Kalimat itu jauh dari kata arogansi, Josephine ragu dengan pernyataan Hyun yang disampaikan Rox. Ada sesuatu di dalam hatinya yang bergetar. Ketidakyakinan akan sesuatu yang ia harap jauh didalam hati.
“Ayo, kembali ke kamar. Elara terus menangis cemas,” ajak Rox mengulurkan tangan besarnya kehadapan Josephine.
“Paman,” Josephine memanggil dengan mata menatap ke arah tangan Rox.
“Ya?”
“Gendong aku.” Rox menahan tawa dan Jeremi menunduk walau bahunya bergetar hebat. Akan tetapi Rox tidak tinggal diam langsung berjongkok membiarkan Josephine bergelayut di punggungnya.
Josephine senang sudah lama ia tidak merasakan hangatnya punggung Pamannya.
“Di mana kekuatan Josephine Agust sampai-sampai menyuruh orang tua ini?” tanya Rox bercanda. Josephine enggan menjawab selain terkekeh. Ia tidak malu saat semua orang melihatnya.

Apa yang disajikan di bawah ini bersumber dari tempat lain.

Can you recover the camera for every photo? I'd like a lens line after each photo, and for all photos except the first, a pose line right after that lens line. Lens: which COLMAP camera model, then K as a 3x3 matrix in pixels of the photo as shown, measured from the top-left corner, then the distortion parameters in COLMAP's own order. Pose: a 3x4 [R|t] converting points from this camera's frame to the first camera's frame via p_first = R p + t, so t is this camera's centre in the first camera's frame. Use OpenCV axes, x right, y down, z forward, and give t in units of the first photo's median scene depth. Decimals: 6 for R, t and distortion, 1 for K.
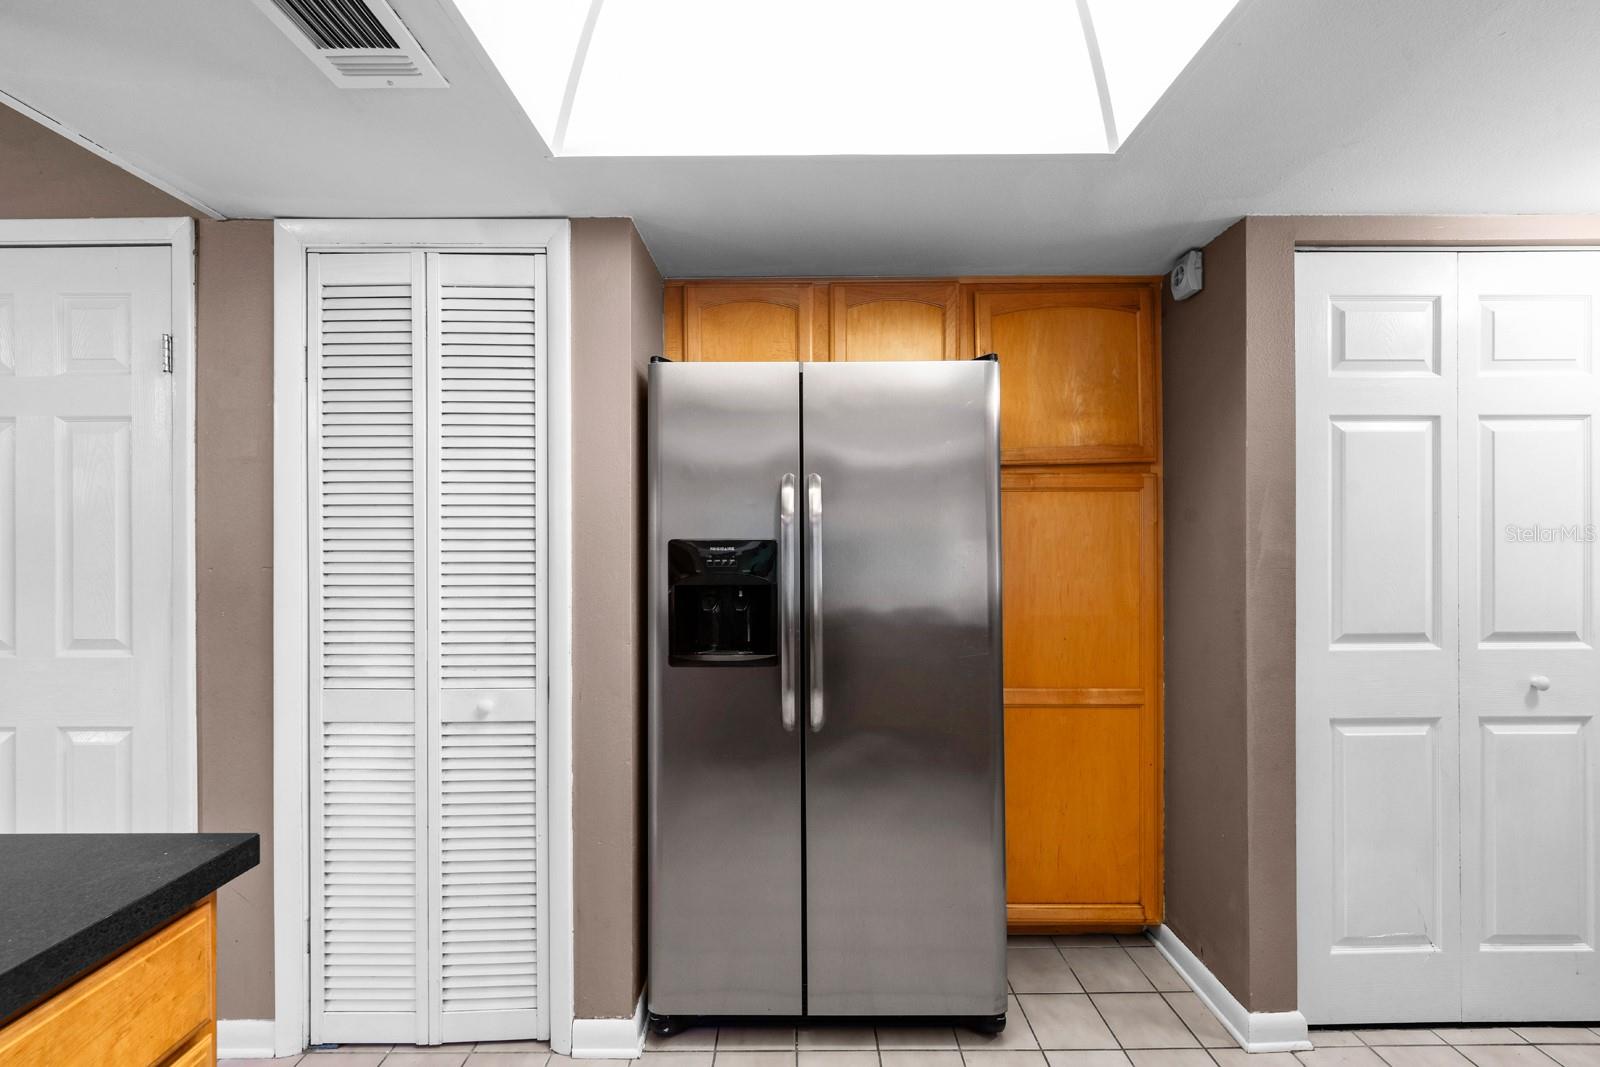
lens RADIAL K [[654.9, 0, 792.6], [0, 654.9, 536.2], [0, 0, 1]] dist [0.001143, -0.000530]
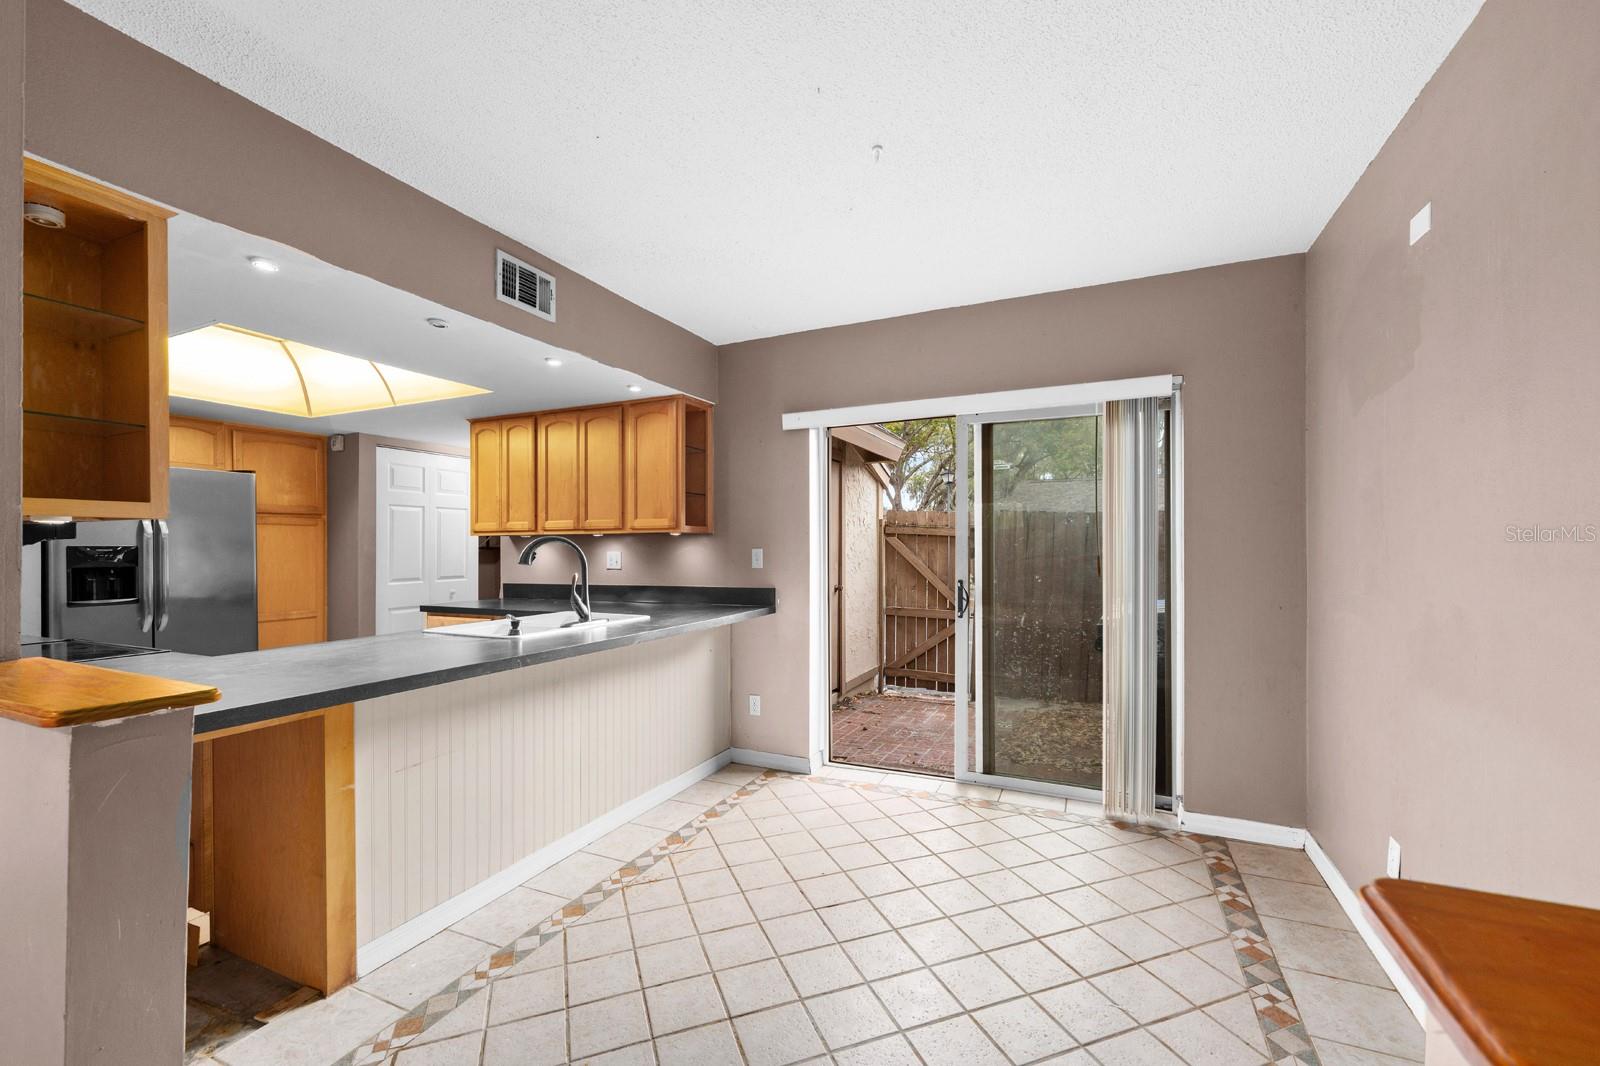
lens RADIAL K [[654.9, 0, 789.6], [0, 654.9, 548.4], [0, 0, 1]] dist [0.001143, -0.000530]
pose [[0.421366, 0.002715, 0.906886, -0.910334], [-0.004689, 0.999989, -0.000814, 0.004660], [-0.906878, -0.003910, 0.421374, -1.571498]]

Apalagi saat Jeremi memilih bertahan karena tidak bisa melepas tawanya.
“Sering-sering manja seperti ini padaku, Jo.”
“Paman kenapa?” tanya Josephine.
“Aku senang bisa menjadi tumpuan hidupmu. Jadi tidak apa kamu terlalu manja, tidak ada siapa pun di dunia ini yang melarangmu bersikap manja padaku.”
Josephine mengangguk. Aksi menggendong tersebut pun berhenti setibanya Rox di kamar rawatnya. Elara tengah memarahi dokter yang ternyata masih ada didalam. Hal itu membuat Rox berulang kali menjelaskan kepada Elara kalau obatnya tidak berbahaya. Elara juga menasihati Josephine untuk tidak bersikap keras kepala seperti tadi.
Josephine menyadari sesuatu kali ini. Meskipun dia berada di titik terlemah, keluarganya tidak hanya menjadi sumber semangat. Keluarganya bisa bersatu walau berbeda jalan.